╔══

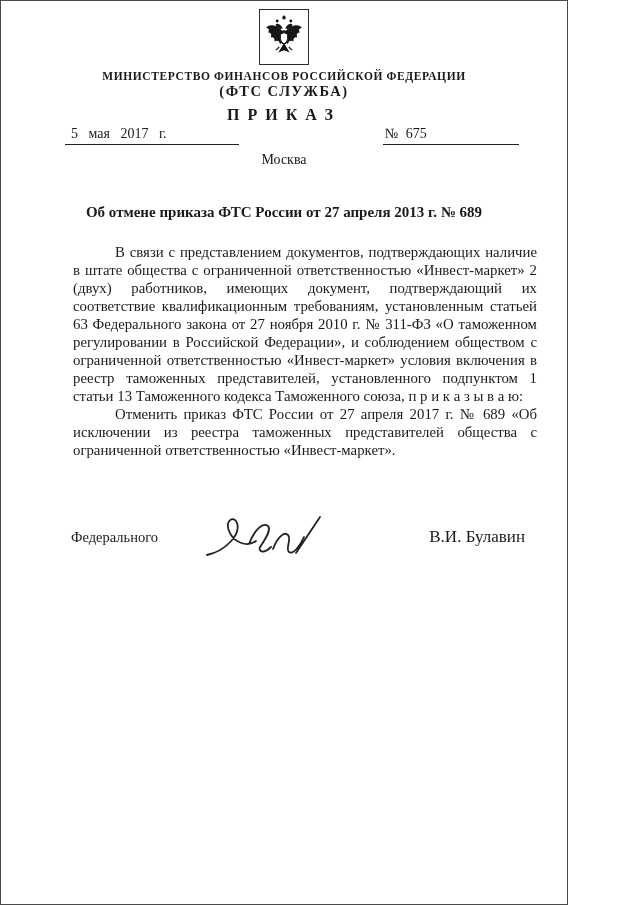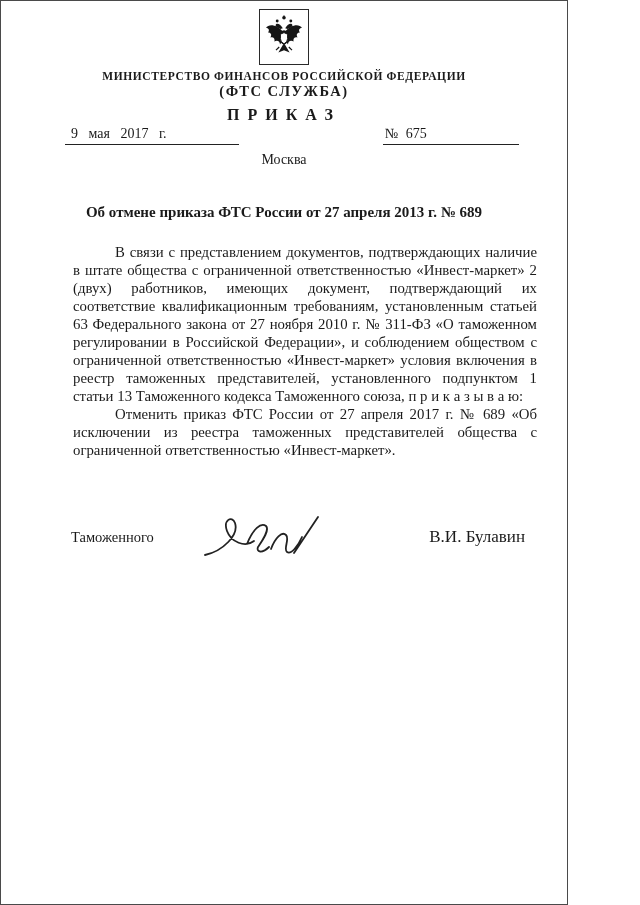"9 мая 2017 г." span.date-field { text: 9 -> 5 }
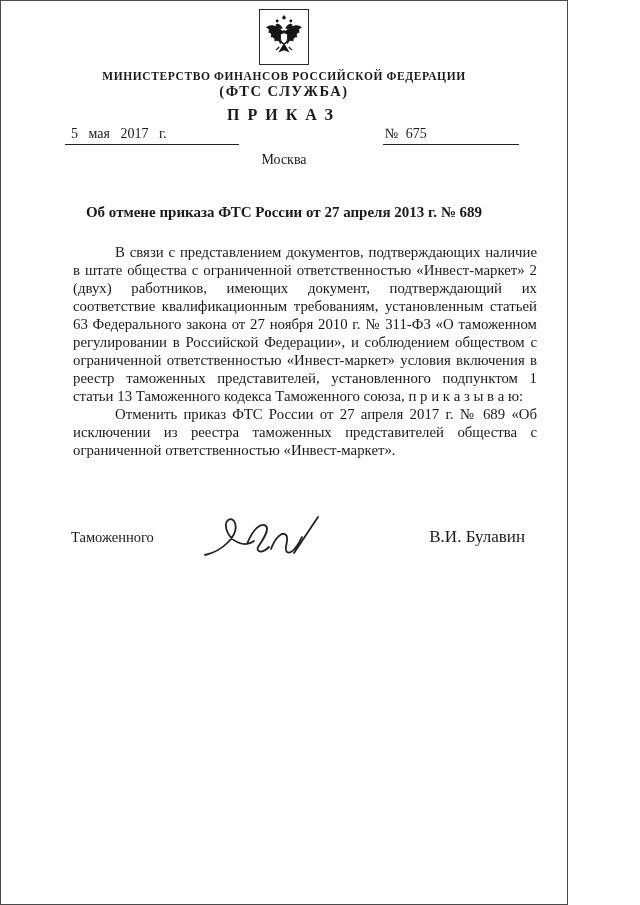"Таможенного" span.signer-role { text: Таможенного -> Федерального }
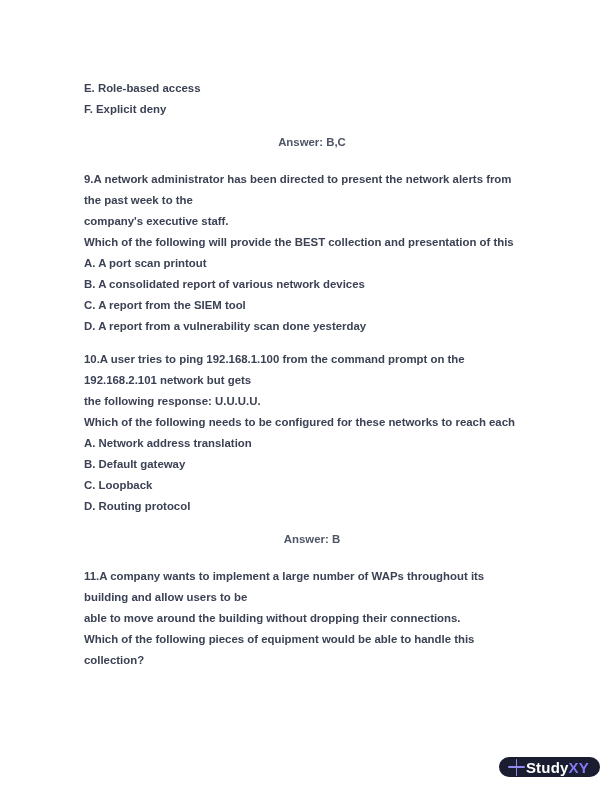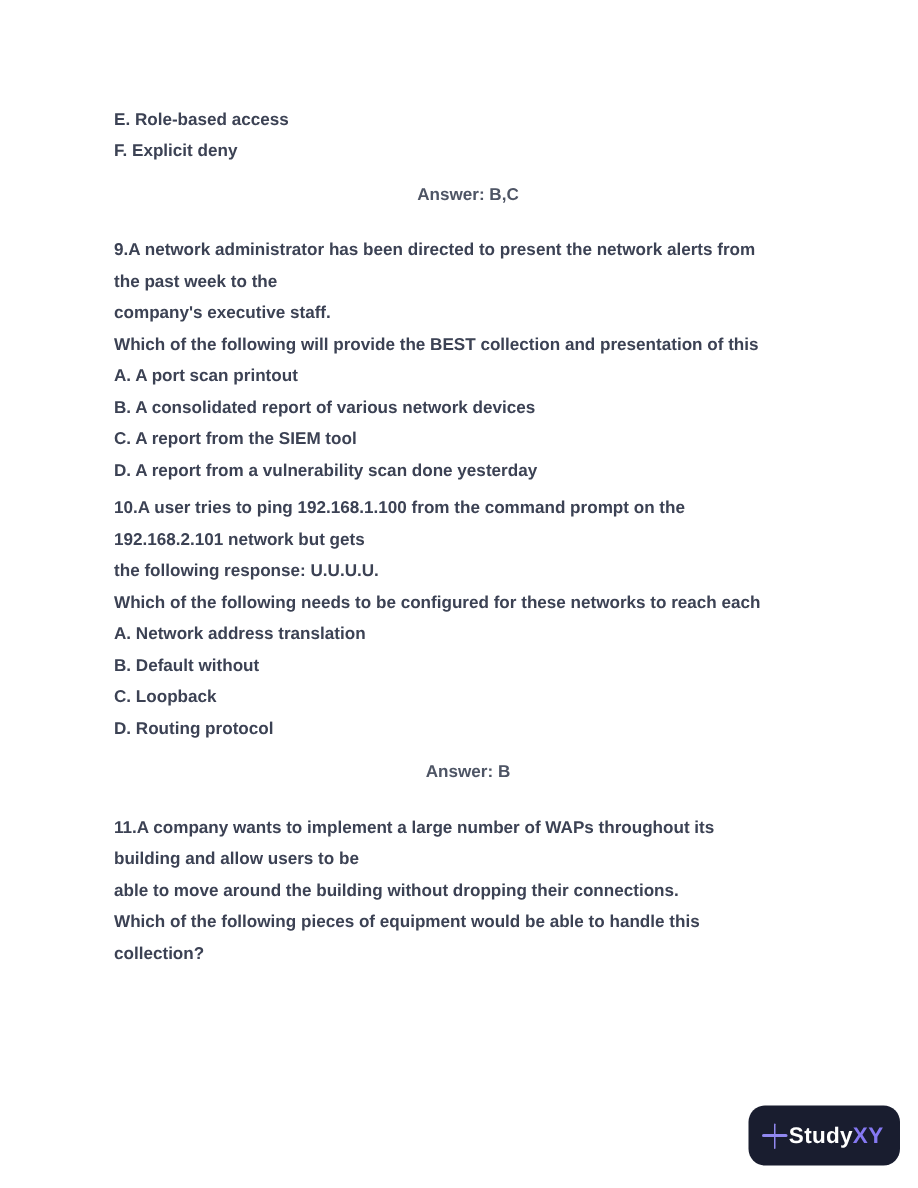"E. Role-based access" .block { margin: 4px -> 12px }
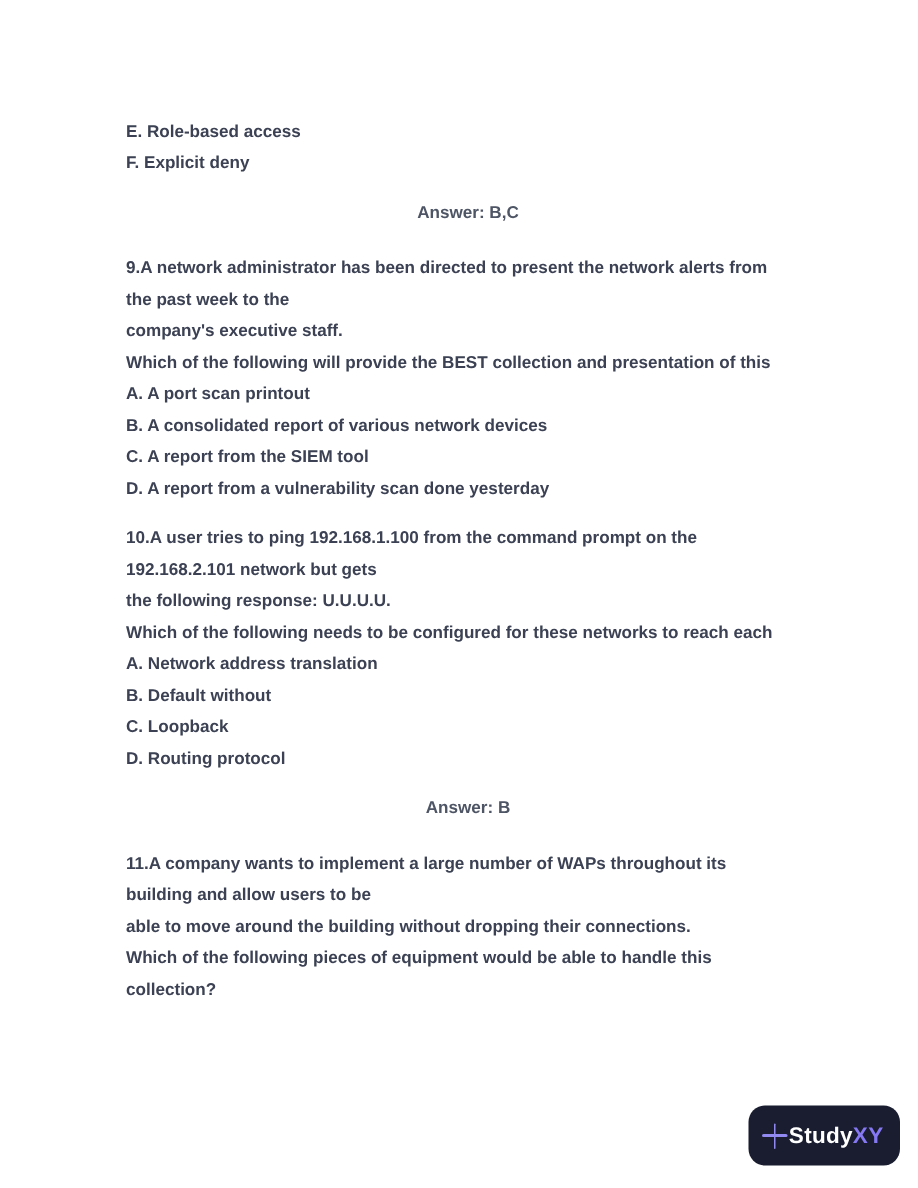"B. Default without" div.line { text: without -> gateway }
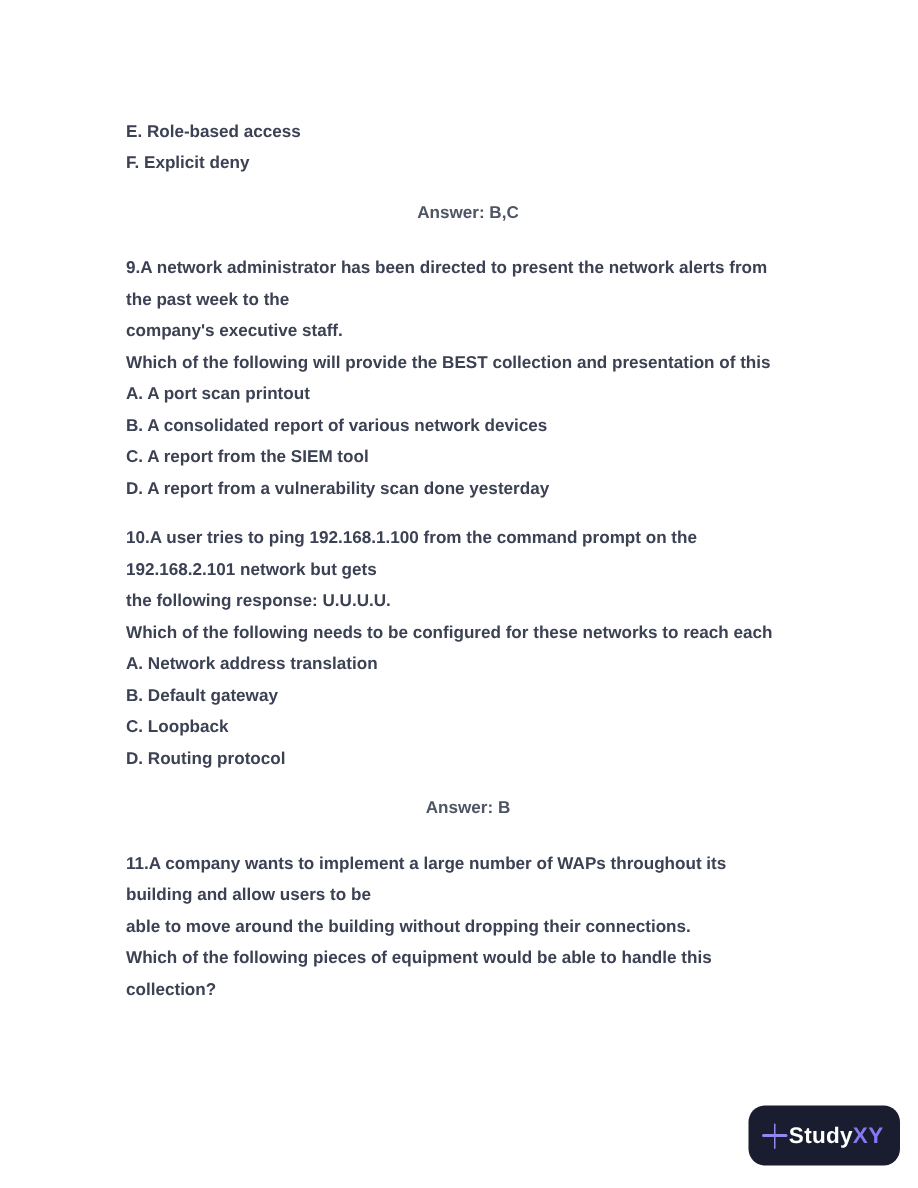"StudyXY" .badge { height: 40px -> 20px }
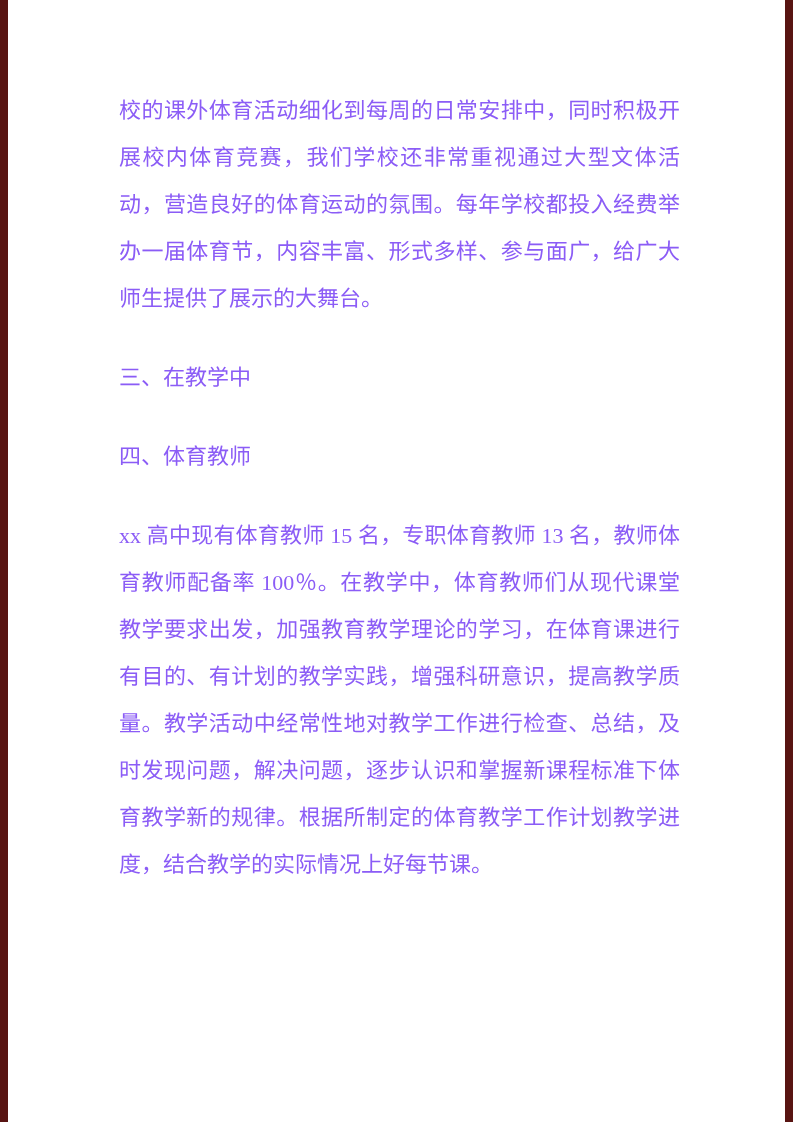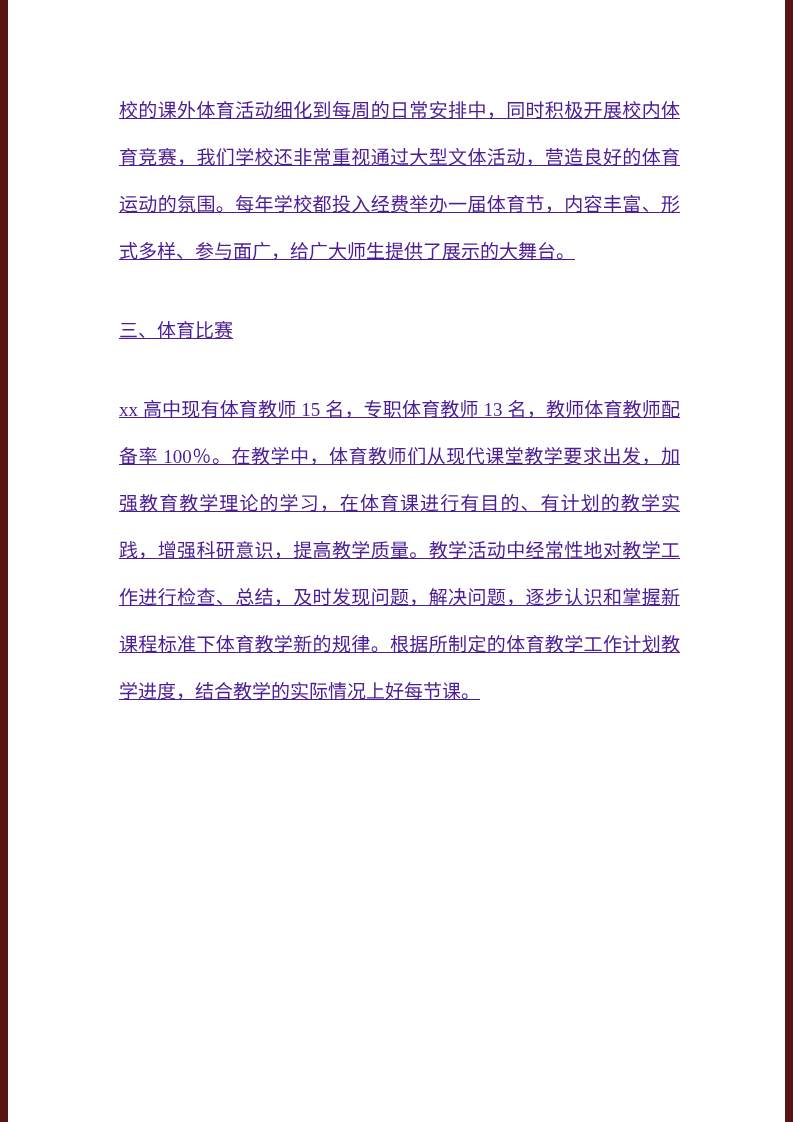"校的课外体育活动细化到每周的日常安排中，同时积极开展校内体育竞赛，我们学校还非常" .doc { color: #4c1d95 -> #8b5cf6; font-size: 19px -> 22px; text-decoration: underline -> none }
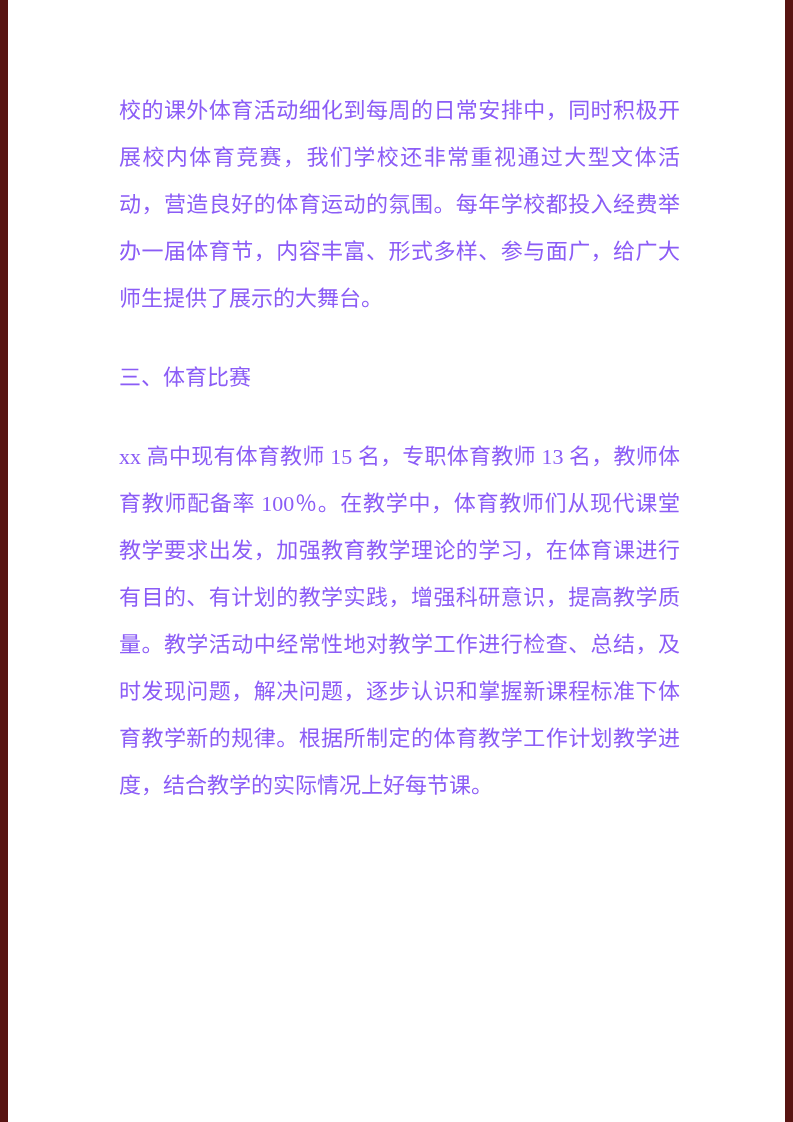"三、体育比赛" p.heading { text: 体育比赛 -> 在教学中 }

╚══

» **JOB**
Retype all of the listing word for word and skip the pictures.

» **RESPONSE TO THE EXERCISE**
"9 мая 2017 г." span.date-field { text: 9 -> 5 }
"Таможенного" span.signer-role { text: Таможенного -> Федерального }
"E. Role-based access" .block { margin: 4px -> 12px }
"B. Default without" div.line { text: without -> gateway }
"StudyXY" .badge { height: 40px -> 20px }
"校的课外体育活动细化到每周的日常安排中，同时积极开展校内体育竞赛，我们学校还非常" .doc { color: #4c1d95 -> #8b5cf6; font-size: 19px -> 22px; text-decoration: underline -> none }
"三、体育比赛" p.heading { text: 体育比赛 -> 在教学中 }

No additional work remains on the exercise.